Look for "Full Table Scan" or "Using temporary; Using filesort" in the EXPLAIN output — these indicate missing indexes. For the query above, an index on orders(customer_id, order_date) will typically reduce execution time by an order of magnitude on tables with millions of rows.

An e-commerce funnel analysis at a Kochi company that takes 40 seconds to run often drops to under 2 seconds after adding a composite index on the join and filter columns. Always check EXPLAIN before adding an index — sometimes the query plan reveals a structural issue that an index alone cannot fix.

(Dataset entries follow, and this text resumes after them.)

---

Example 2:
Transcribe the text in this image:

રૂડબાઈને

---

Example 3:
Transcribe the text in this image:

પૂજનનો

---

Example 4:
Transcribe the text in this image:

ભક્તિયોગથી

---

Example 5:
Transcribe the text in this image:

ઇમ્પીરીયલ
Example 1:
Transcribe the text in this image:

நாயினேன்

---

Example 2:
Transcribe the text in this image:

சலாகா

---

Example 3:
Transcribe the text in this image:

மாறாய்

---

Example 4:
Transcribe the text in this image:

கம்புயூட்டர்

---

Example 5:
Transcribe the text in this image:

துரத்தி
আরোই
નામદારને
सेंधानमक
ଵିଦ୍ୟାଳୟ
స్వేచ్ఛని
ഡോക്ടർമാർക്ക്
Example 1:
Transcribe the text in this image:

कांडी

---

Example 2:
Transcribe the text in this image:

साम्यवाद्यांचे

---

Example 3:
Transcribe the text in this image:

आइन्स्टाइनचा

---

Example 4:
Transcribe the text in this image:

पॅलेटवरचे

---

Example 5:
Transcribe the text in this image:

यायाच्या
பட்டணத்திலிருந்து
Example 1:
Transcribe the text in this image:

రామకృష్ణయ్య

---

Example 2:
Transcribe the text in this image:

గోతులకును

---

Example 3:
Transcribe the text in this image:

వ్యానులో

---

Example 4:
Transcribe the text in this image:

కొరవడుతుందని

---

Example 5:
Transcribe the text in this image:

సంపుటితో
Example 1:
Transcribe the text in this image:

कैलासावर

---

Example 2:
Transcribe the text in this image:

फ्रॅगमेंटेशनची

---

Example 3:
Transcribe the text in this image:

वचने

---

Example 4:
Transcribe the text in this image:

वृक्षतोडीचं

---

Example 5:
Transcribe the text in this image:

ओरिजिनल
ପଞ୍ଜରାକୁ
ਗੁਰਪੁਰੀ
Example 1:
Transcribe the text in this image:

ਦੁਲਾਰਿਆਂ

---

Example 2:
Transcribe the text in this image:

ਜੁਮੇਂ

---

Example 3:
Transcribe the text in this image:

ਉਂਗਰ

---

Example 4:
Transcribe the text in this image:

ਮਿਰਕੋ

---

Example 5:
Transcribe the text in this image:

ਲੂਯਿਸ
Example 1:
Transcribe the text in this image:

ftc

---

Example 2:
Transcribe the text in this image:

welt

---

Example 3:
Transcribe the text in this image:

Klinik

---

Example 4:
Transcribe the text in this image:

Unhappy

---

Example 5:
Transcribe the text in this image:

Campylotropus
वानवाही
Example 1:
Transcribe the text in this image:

Frequently Asked Questions

What is the difference between RANK and DENSE_RANK in SQL?

RANK assigns the same rank to tied rows and then skips numbers — two rows tied at rank 2 are both ranked 2, and the next row is ranked 4. DENSE_RANK also assigns the same rank to ties but does not skip numbers — the next row after two tied rank-2 rows receives rank 3. For sales leaderboards where multiple representatives might hit the same revenue, DENSE_RANK gives cleaner results because rank numbers stay consecutive.

How do I calculate Indian fiscal year (April–March) groupings in SQL?

Use a CASE WHEN to shift months: when the month is April (4) or later, use the calendar year as the fiscal year; otherwise subtract 1. A January 2026 transaction belongs to FY2025, while an April 2026 transaction belongs to FY2026. Wrap this in a CTE for reuse across multiple aggregations in the same query.

When should I use a CTE instead of a subquery in SQL?

Use a CTE when you need to reference the same intermediate result more than once, when the logic has more than two levels of nesting, or when you want to make the query readable for the next analyst who inherits it. Use a subquery for simple one-off filters where creating a named reference adds no clarity. In PostgreSQL and BigQuery, the query optimiser treats them differently — profile both if performance matters on large datasets.